Il volume Ozmo 1998-2018 è stato realizzato con il supporto di Artrust e Galleria Pack ed è disponibile in preordine sulla piattaforma di Crowdbooks in tre differenti versioni: base, limitata, da collezione. Sarà presentato in anteprima (in Europa) in occasione della prima mostra personale dell’artista a Melano, in Svizzera, dal 25 novembre 2018 al 1 febbraio 2019, dopo aver realizzato interventi di Street Art nelle più importanti capitali dell’arte contemporanea e urbana.
Note biografiche
Gionata Gesi si forma all’Accademia di Belle Arti di Firenze e dai primi anni Novanta, si concentra sulla pittura e sul writing.
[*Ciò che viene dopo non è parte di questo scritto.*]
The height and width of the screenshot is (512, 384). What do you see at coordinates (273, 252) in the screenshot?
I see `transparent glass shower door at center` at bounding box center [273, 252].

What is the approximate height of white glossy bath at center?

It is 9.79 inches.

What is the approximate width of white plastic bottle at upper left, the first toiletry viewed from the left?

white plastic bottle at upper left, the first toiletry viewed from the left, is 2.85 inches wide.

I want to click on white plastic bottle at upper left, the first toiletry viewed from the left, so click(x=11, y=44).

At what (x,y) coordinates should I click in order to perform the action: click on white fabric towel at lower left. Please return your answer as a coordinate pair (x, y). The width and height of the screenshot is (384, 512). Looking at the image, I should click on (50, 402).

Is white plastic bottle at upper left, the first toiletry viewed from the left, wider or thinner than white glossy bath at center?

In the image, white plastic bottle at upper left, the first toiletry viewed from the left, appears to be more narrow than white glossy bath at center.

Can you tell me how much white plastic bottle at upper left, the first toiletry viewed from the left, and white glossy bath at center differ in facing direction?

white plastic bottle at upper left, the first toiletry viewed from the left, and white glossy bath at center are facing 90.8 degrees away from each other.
Nel 2001 si trasferisce a Milano, dove oltre all’attività in galleria, lavora nello spazio pubblico come Ozmo e insieme a un piccolo gruppo di amici, getterà le basi della street art italiana, di cui è uno degli indiscussi pionieri. Sempre a Milano firma interventi monumentali in centri sociali e spazi alternativi, tra cui il Leoncavallo, dove Ozmo realizza una delle sue opere murali più famose. Sarà proprio quel lavoro qualche anno dopo a essere definito “la Cappella Sistina della contemporaneità” e ad essere scelto come copertina del libro I graffiti del Leoncavallo edito da Skira. Street Art Sweet Art è la mostra collettiva al Padiglione di Arte Contemporanea, che nel 2007 richiama l’artista in Italia, dopo un periodo di lavoro negli USA e in Messico. Seguiranno
mostre in galleria tra Milano e Londra e un passaggio in asta da Christie’s nel milanese Palazzo Clerici. Absolut sceglierà Ozmo come primo artista per i progetti Absolut Wallpaper e Absolut Wall, due imponenti wall painting realizzati alle Colonne di San
Lorenzo a Milano e all’Ex Mattatoio al Testaccio di Roma (ripresa e documentata nell’edizione online del New York Times).
Tra i progetti dell’artista un’opera pubblica di oltre trecento mq a Danzica in Polonia, la partecipazione alla Moscow Young Biennial come uno degli artisti scelti per rappresentare l’Italia in Russia, un wall painting di oltre 40 metri a Foligno e un altro intervento Big Fish Eats Small Fish (2011), realizzato a Londra nel quartiere di Shoreditch. Seguirà l’installazione Still Death, un’opera innovativa dipinta su pvc trasparente realizzata alla Fabbrica del Vapore di Milano. Nel 2012 espone nei trecento metri quadri del foyer del Museo del ‘900 in piazza Duomo a Milano Il Pre-Giudizio Universale una rassegna dei suoi lavori installativi e di grandi dimensioni. In questa occasione per la prima volta nella storia italiana, il museo acquisiva un opera di street art nella sua importante collezione conosciuta in tutto il mondo. Nel 2012, sulla terrazza del Museo di Arte Contemporanea Macro di Roma, realizza un wallpainting di trecento mq Voi Valete più di Molti Passeri! Il 2012 chiude con un altro intervento permanente nella città di Pisa: Ritratto di PI di dieci per cinque metri realizzato in occasione della mostra Donne Cavalieri Incanti Follia organizzata dalla Scuola Normale Superiore e dal comune di Pisa. Parallelamente all’attività artistica istituzionale, Ozmo realizza interventi di Street Art nelle più importanti capitali dell’arte contemporanea e urbana: Shanghai, San Francisco, New York, Miami, Chicago, Baltimora, Londra, Berlino, Parigi, Mosca, San Paolo, La Habana, Beirut oltre che nelle principali città italiane: Milano, Roma, Torino Palermo, Bari, Pisa.